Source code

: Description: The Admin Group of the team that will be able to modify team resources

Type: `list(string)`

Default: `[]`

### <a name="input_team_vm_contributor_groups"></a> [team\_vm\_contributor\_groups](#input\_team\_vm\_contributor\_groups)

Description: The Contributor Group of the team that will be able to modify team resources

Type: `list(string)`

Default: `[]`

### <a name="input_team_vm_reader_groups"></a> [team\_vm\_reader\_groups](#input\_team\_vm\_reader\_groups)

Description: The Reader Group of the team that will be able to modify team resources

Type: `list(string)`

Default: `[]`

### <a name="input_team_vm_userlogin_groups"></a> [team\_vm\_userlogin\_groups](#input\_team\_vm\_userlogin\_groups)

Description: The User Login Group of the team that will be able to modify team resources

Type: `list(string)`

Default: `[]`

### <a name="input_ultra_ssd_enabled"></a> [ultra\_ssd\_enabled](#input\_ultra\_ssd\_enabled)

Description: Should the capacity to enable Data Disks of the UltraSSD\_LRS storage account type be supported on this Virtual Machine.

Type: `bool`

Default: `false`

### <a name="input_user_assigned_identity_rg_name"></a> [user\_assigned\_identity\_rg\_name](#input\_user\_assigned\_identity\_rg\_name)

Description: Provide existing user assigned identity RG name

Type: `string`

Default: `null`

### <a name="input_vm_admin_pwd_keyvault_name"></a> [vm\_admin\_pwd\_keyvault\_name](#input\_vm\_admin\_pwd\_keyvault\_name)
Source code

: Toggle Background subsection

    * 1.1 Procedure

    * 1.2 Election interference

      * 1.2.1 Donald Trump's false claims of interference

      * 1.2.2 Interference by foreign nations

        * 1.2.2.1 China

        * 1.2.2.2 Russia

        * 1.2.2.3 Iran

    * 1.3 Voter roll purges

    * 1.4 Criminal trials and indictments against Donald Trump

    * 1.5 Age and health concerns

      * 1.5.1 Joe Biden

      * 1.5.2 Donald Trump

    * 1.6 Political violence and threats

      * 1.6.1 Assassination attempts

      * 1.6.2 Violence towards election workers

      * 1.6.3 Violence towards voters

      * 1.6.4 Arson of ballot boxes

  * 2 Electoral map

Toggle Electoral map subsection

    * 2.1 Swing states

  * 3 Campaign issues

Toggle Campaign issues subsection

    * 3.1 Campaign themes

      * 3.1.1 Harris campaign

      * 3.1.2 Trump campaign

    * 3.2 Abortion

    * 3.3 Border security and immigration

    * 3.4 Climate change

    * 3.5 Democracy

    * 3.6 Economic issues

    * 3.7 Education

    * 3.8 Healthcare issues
...
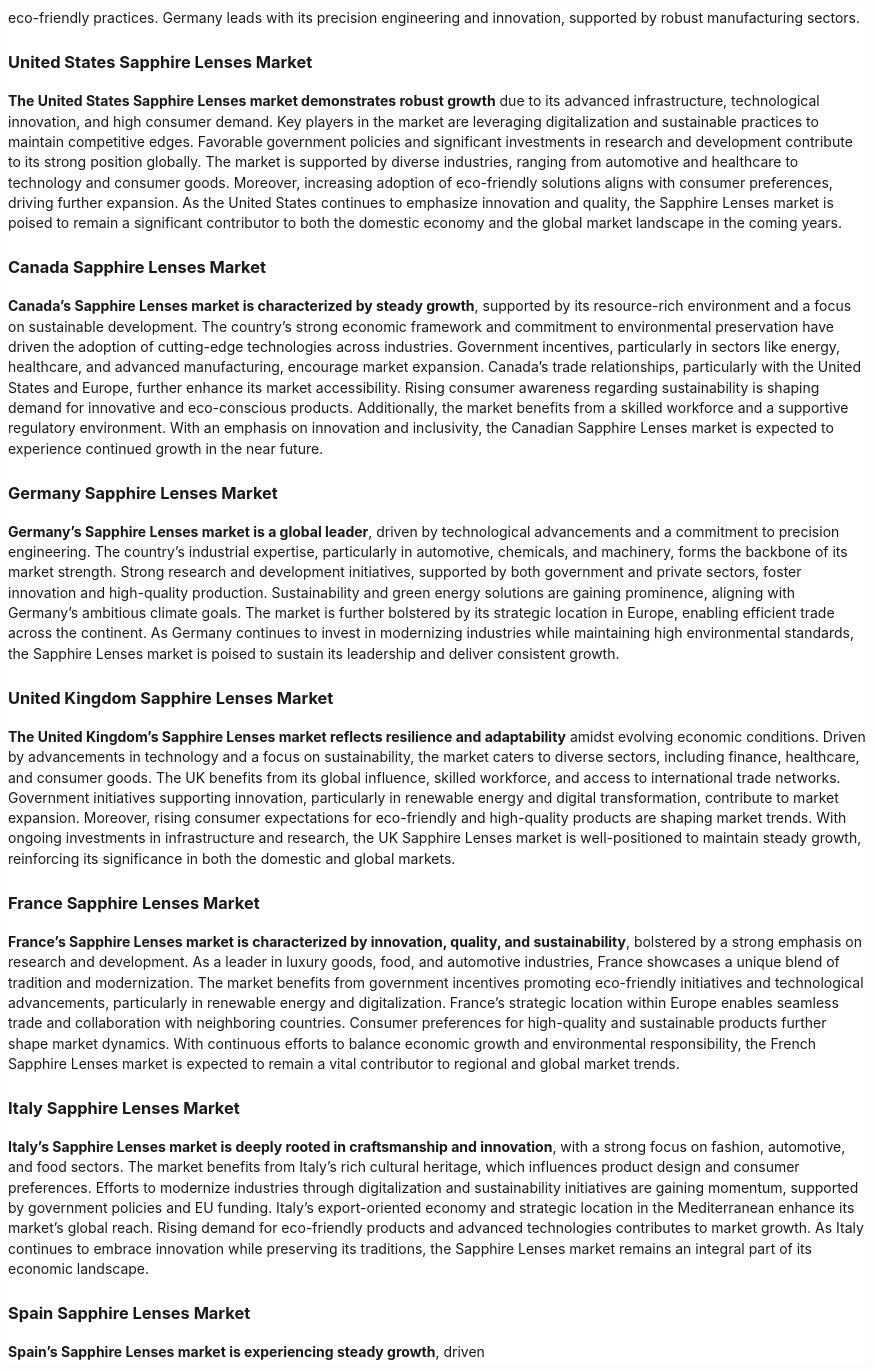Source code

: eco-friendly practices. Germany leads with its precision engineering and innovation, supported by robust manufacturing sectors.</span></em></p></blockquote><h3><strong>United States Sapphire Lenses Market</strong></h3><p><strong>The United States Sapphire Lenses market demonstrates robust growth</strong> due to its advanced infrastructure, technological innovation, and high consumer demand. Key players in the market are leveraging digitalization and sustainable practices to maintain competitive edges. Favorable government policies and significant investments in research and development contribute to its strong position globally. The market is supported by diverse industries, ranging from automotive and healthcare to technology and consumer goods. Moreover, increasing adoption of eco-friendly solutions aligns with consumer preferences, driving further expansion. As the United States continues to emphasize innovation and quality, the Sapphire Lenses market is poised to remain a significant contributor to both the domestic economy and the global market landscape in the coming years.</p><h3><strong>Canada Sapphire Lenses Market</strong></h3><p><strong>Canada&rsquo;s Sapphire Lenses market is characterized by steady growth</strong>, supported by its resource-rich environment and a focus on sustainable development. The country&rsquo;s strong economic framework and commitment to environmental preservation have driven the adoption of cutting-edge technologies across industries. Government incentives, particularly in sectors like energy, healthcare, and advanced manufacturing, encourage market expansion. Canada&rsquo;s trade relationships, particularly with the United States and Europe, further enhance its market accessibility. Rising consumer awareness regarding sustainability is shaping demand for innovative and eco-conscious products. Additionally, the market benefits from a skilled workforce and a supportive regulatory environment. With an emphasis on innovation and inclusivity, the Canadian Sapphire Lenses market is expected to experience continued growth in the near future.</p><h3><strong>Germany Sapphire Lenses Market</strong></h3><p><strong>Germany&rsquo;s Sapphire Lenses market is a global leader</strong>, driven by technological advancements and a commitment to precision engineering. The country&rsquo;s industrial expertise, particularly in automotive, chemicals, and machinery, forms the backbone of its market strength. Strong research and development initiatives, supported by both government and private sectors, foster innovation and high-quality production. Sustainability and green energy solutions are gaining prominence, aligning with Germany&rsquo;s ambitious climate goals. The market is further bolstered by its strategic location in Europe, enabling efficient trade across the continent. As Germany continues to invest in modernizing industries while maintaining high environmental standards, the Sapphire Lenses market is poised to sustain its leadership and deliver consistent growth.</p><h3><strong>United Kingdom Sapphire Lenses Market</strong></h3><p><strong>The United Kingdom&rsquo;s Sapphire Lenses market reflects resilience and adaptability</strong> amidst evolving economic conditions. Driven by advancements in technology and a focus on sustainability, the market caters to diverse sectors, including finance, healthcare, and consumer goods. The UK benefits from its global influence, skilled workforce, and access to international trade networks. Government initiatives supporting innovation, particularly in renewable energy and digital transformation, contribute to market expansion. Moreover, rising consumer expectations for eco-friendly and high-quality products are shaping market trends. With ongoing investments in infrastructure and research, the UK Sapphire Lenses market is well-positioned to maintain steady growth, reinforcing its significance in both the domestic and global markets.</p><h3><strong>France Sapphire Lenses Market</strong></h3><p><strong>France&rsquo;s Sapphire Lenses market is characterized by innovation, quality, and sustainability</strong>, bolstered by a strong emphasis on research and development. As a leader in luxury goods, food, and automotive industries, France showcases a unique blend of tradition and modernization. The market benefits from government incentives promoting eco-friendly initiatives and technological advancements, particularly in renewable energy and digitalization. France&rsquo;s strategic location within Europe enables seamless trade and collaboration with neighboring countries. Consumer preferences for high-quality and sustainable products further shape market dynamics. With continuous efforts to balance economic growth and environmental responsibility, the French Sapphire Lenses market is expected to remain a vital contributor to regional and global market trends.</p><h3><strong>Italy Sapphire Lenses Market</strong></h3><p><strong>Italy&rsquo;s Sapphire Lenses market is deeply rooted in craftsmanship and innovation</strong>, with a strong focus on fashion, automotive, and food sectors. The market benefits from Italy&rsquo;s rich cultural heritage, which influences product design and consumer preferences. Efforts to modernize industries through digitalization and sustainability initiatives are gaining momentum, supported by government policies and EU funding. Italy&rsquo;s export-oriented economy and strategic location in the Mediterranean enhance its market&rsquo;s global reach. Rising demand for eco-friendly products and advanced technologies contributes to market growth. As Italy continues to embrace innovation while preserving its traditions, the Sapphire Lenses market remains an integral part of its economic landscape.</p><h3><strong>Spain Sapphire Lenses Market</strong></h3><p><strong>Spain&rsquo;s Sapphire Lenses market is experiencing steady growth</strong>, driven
--
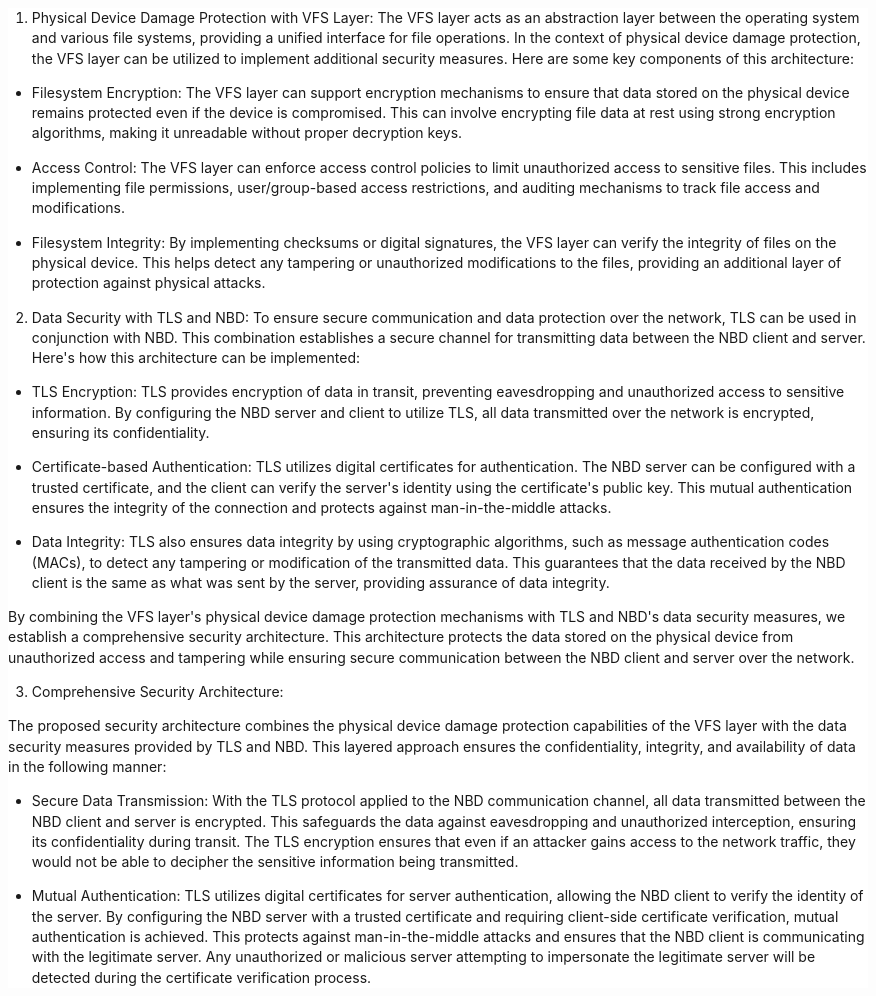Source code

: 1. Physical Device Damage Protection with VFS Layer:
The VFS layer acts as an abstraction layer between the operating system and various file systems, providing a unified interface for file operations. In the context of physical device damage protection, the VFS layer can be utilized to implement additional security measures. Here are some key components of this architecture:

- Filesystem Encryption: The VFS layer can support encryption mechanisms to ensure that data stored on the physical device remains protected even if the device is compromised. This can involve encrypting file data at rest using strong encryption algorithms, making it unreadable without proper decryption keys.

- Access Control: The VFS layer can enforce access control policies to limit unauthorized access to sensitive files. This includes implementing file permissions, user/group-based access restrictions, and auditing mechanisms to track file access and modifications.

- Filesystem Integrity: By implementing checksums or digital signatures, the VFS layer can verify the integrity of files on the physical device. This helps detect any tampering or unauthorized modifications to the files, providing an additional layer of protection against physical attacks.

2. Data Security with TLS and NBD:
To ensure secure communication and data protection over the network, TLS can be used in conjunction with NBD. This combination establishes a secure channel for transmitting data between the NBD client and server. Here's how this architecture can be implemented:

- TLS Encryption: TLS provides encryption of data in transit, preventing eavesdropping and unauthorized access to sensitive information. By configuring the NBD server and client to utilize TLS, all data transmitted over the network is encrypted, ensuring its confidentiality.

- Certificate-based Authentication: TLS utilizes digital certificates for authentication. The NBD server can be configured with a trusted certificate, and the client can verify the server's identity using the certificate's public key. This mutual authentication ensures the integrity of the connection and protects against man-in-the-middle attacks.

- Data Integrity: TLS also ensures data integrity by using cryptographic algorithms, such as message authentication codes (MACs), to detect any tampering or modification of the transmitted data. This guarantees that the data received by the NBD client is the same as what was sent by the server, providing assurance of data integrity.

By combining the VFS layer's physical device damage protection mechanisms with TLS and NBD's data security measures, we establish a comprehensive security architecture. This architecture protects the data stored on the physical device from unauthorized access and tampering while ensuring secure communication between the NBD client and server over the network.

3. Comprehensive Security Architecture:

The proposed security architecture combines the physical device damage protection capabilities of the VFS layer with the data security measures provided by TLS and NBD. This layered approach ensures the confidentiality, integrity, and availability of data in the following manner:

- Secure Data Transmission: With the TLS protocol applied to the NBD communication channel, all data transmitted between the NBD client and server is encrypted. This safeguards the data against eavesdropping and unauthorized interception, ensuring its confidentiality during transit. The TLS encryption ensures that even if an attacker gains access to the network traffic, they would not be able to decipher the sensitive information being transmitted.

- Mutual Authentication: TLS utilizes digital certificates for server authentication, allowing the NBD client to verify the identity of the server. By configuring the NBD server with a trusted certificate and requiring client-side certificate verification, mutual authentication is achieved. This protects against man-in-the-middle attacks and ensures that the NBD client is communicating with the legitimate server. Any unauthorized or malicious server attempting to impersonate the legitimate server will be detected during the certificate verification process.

__Your assignment__: Copy out the lines from the line with "by foreign nations" up to and including the line with "3.8 Healthcare issues", reproducing them exactly.

__Answer area__:
      * 1.2.2 Interference by foreign nations

        * 1.2.2.1 China

        * 1.2.2.2 Russia

        * 1.2.2.3 Iran

    * 1.3 Voter roll purges

    * 1.4 Criminal trials and indictments against Donald Trump

    * 1.5 Age and health concerns

      * 1.5.1 Joe Biden

      * 1.5.2 Donald Trump

    * 1.6 Political violence and threats

      * 1.6.1 Assassination attempts

      * 1.6.2 Violence towards election workers

      * 1.6.3 Violence towards voters

      * 1.6.4 Arson of ballot boxes

  * 2 Electoral map

Toggle Electoral map subsection

    * 2.1 Swing states

  * 3 Campaign issues

Toggle Campaign issues subsection

    * 3.1 Campaign themes

      * 3.1.1 Harris campaign

      * 3.1.2 Trump campaign

    * 3.2 Abortion

    * 3.3 Border security and immigration

    * 3.4 Climate change

    * 3.5 Democracy

    * 3.6 Economic issues

    * 3.7 Education

    * 3.8 Healthcare issues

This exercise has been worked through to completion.